** Start SUPPLIED DATA **

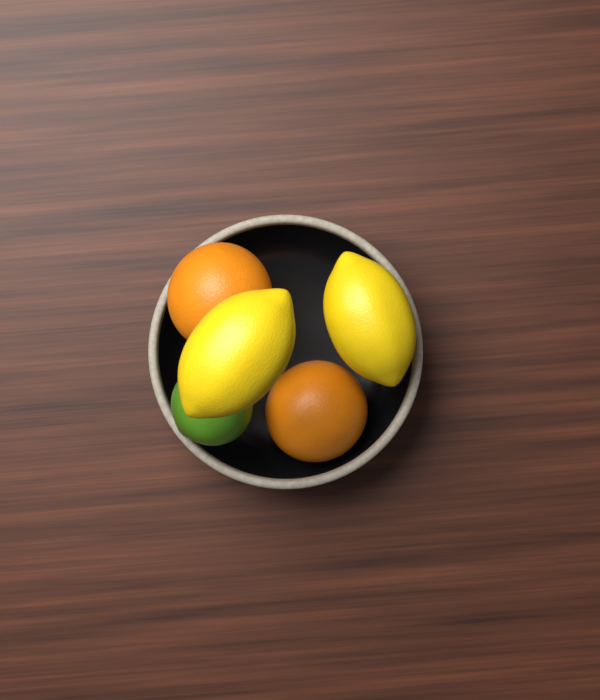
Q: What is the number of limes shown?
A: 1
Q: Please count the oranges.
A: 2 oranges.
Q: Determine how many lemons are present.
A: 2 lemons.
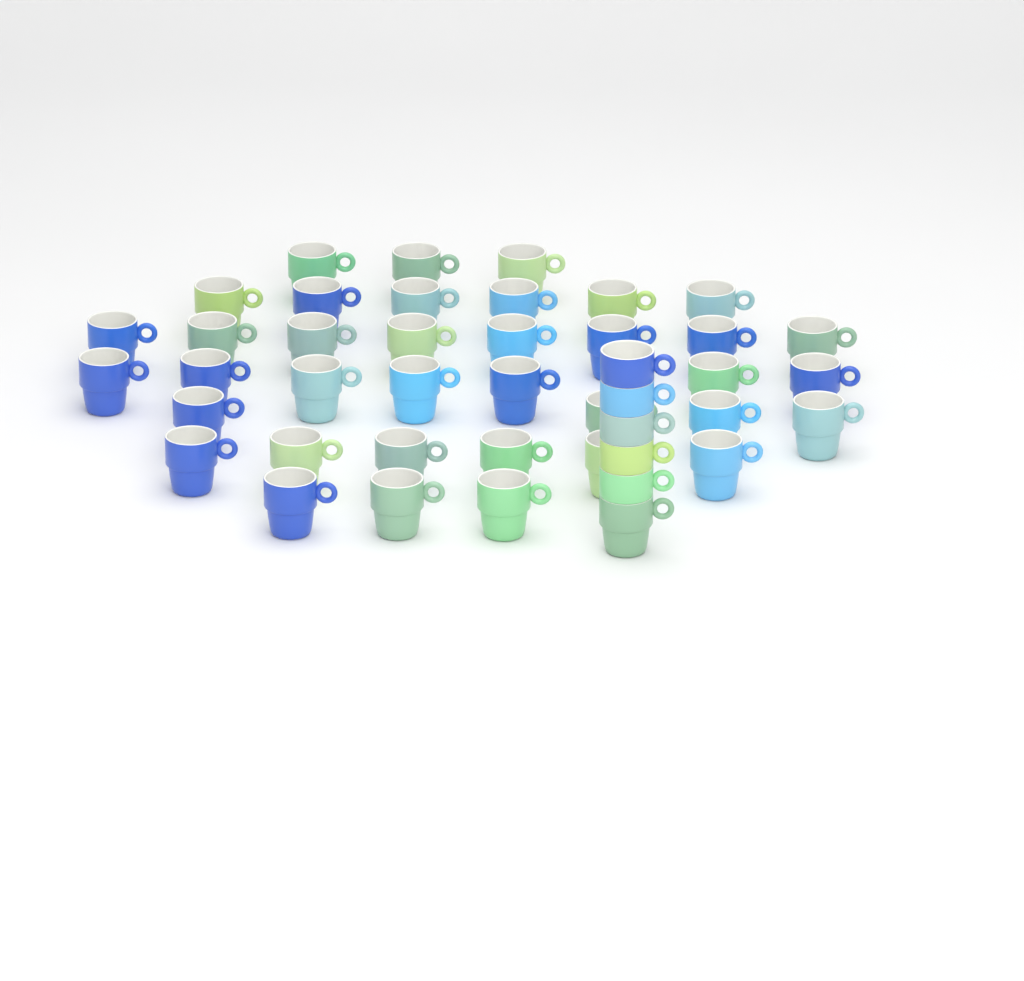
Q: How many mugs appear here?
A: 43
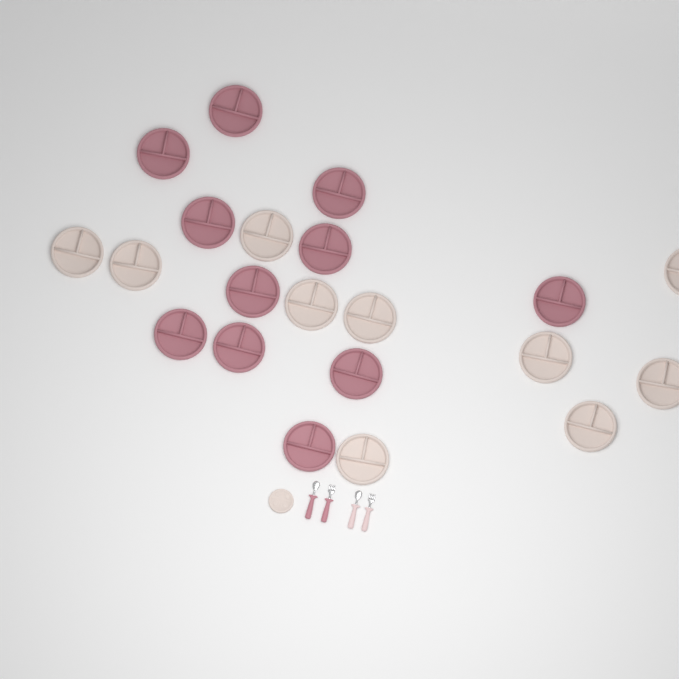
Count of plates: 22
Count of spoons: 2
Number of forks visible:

** End SUPPLIED DATA **
** Start SUPPLIED DATA **

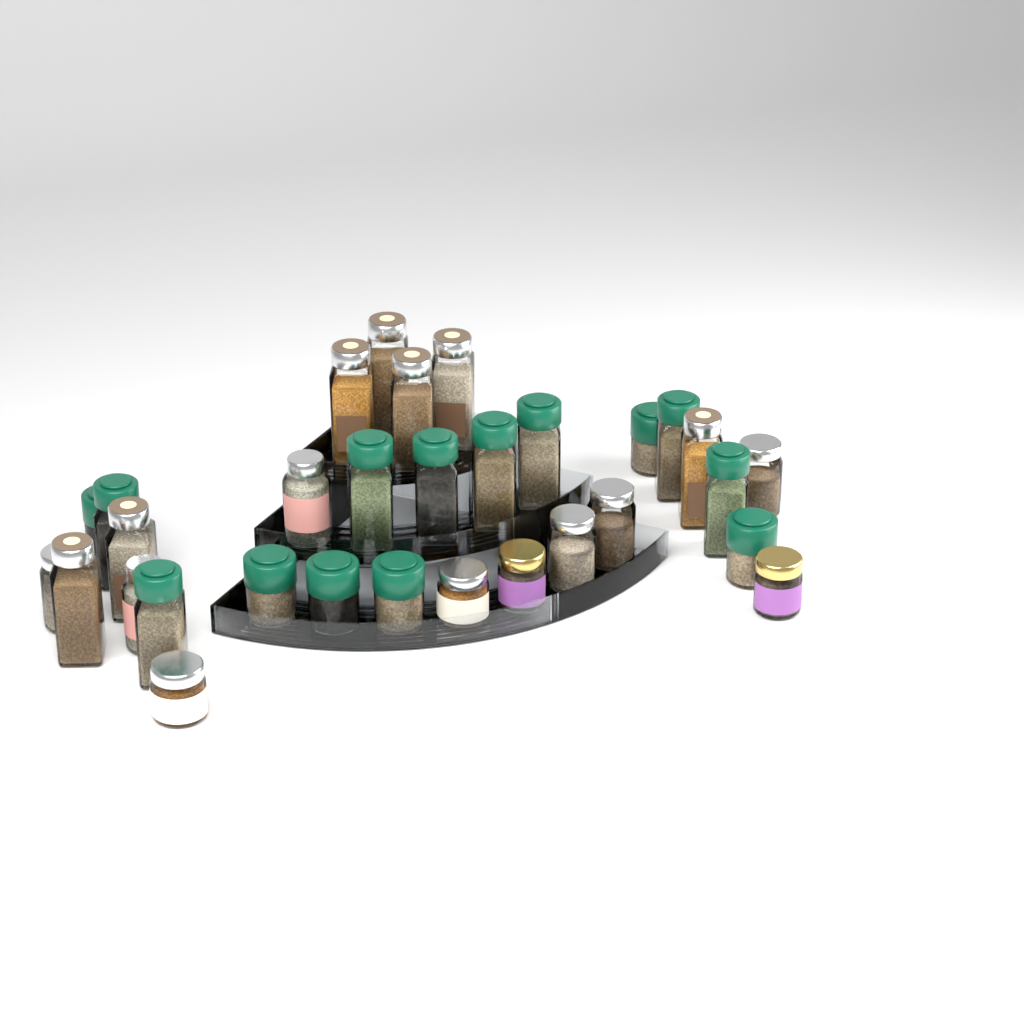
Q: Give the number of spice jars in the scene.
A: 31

** End SUPPLIED DATA **
** Start SUPPLIED DATA **

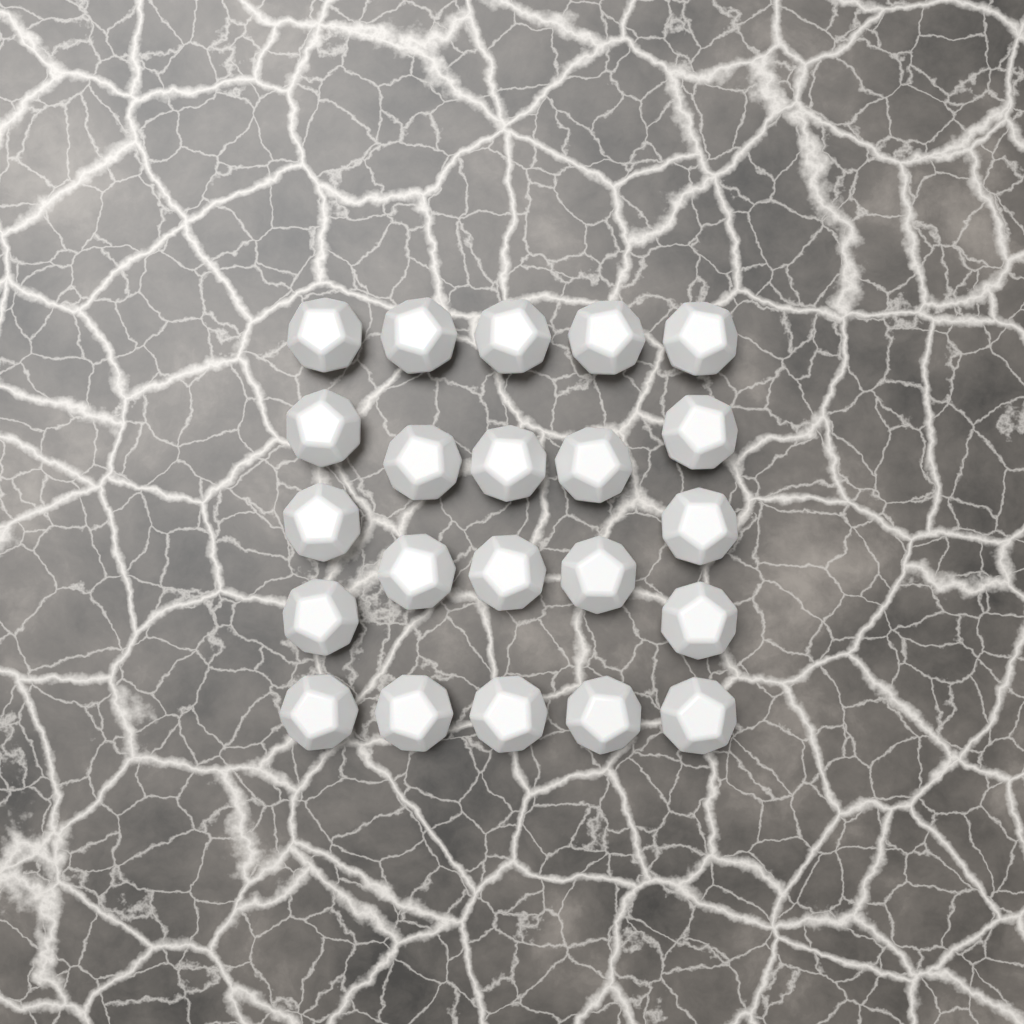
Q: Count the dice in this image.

** End SUPPLIED DATA **

**SHORT TASK**
Render the material from the line with "Q: Please count the oranges." up to and including the line with "Count of spoons: 2" as a Markdown table with two columns, Row and Line. Put the row number in Row and the line's text in Line, and leave out blank lines and the pictures.

**RESULT**
| Row | Line |
|---|---|
| 1 | Q: Please count the oranges. |
| 2 | A: 2 oranges. |
| 3 | Q: Determine how many lemons are present. |
| 4 | A: 2 lemons. |
| 5 | Q: How many mugs appear here? |
| 6 | A: 43 |
| 7 | Count of plates: 22 |
| 8 | Count of spoons: 2 |